I can’t find information about the number of different domains requested by a page - which used to be the most interesting datapoint for me here. Is this information gone or have I overlooked it?


#2

In the shuffle of launching the beta website, the legacy website is temporarily housed at legacy.httparchive.org, which is where you can find older metrics like the number of domains: https://legacy.httparchive.org/trends.php#numDomains&maxDomainReqs

Curious to hear what you use the data for.


#3

There it is, thanks! I really like the new layout and hope you will include this stat.

I’m half developer, half tech journalist. I think including content from many different domains is a serious privacy problem that many developers don’t seem to recognize. So I used this number (which I find shockingly high) in several stories and news I wrote trying to raise awareness.


#4

I think it would be really great if there was a flag noting the nature of each domain - which ones are considered third-party and of what type they are (JS libraries, Advertising, Analytics, Fraud prevention, Social media, Live Chat, etc.)

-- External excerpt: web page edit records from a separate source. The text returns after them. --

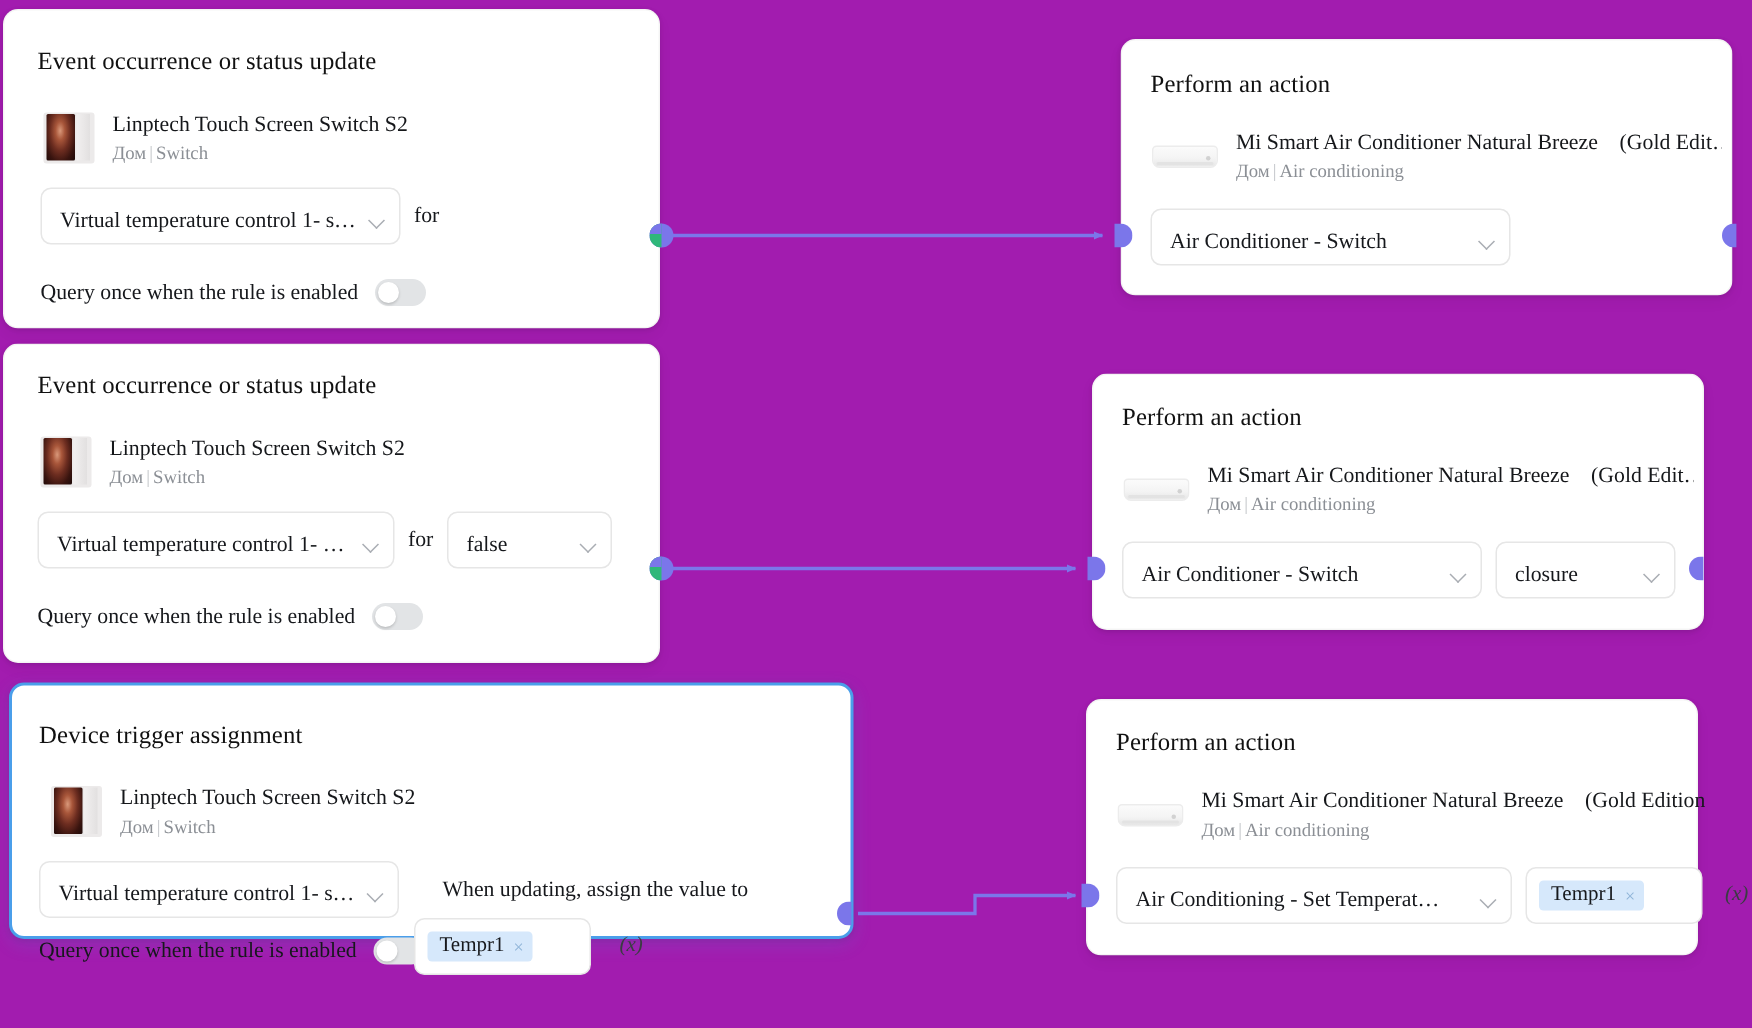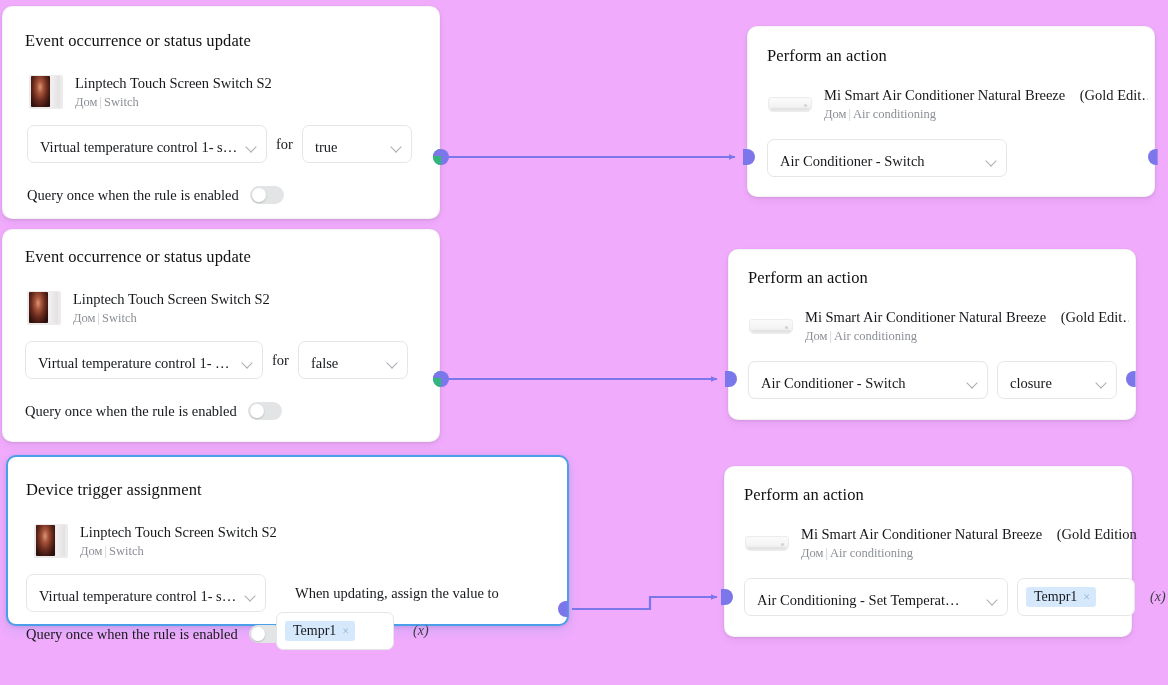--- a/index.html
+++ b/index.html
@@ -5,21 +5,21 @@
   html, body {
     margin: 0;
     padding: 0;
     background: #f0f0f0;
     font-family: "Liberation Serif", "DejaVu Serif", serif;
   }
   #canvas {
     position: relative;
     width: 1168px;
     height: 685px;
-    background: #f0abfc;
+    background: #a21caf;
     overflow: hidden;
   }
 
   
   .node {
     position: absolute;
     background: #ffffff;
     border-radius: 10px;
     box-sizing: border-box;
     border: 1px solid rgba(0,0,0,0.045);
@@ -322,24 +322,20 @@
         </div>
       </div>
     </div>
 
     <div class="controls" style="position:absolute; left:24px; top:118px;">
       <div class="select" style="width:240px;">
         <span class="sel-label">Virtual temperature control 1- s…</span>
         <span class="chev"></span>
       </div>
       <span class="inline-text">for</span>
-      <div class="select" style="width:110px;">
-        <span class="sel-label">true</span>
-        <span class="chev"></span>
-      </div>
     </div>
 
     <div class="toggle-row" style="position:absolute; left:24px; top:179px;">
       <span class="toggle-label">Query once when the rule is enabled</span>
       <div class="toggle">
         <div class="knob"></div>
       </div>
     </div>
   </div>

Google already has a starting point for a database of known domains., Could this be worked into a future version of WPT so they get flagged in the JSON content?

We could do a query to lookup the domains into some sort of reference table, but that would be an expensive query to run to do this sort of basic analysis of the composition of the various sites being crawled.

See:

https://developers.google.com/web/updates/2017/05/devtools-release-notes#badges

https://stackoverflow.com/questions/45720950/how-do-chrome-devtools-3rd-party-badges-get-added

Examples:

native.sharethrough.com is Advertising

*.outbrain.com is Advertising

*.livefyre.com is Advertising

(cdn3.optimizely.com|cdn.optimizely.com) is CX optimization

mouseflow.com
is CX optimization

*.howtank.com is Live Chat

*.

providesupport.com
is Live Chat

*.

livestatserver.com is Analytics

*.

pardot.com is Marketing automation

*.

optnmnstr.com is Abandonment Detection / eCommerce

*.riskified.com is Fraud detection


#5

@LesMurphy that reminds me that we have an open feature request to do something very similar: https://github.com/HTTPArchive/httparchive.org/issues/12. Would you be interested to contribute in any way?


#6

Somehow I missed seeing that post. See my reply there. Thanks!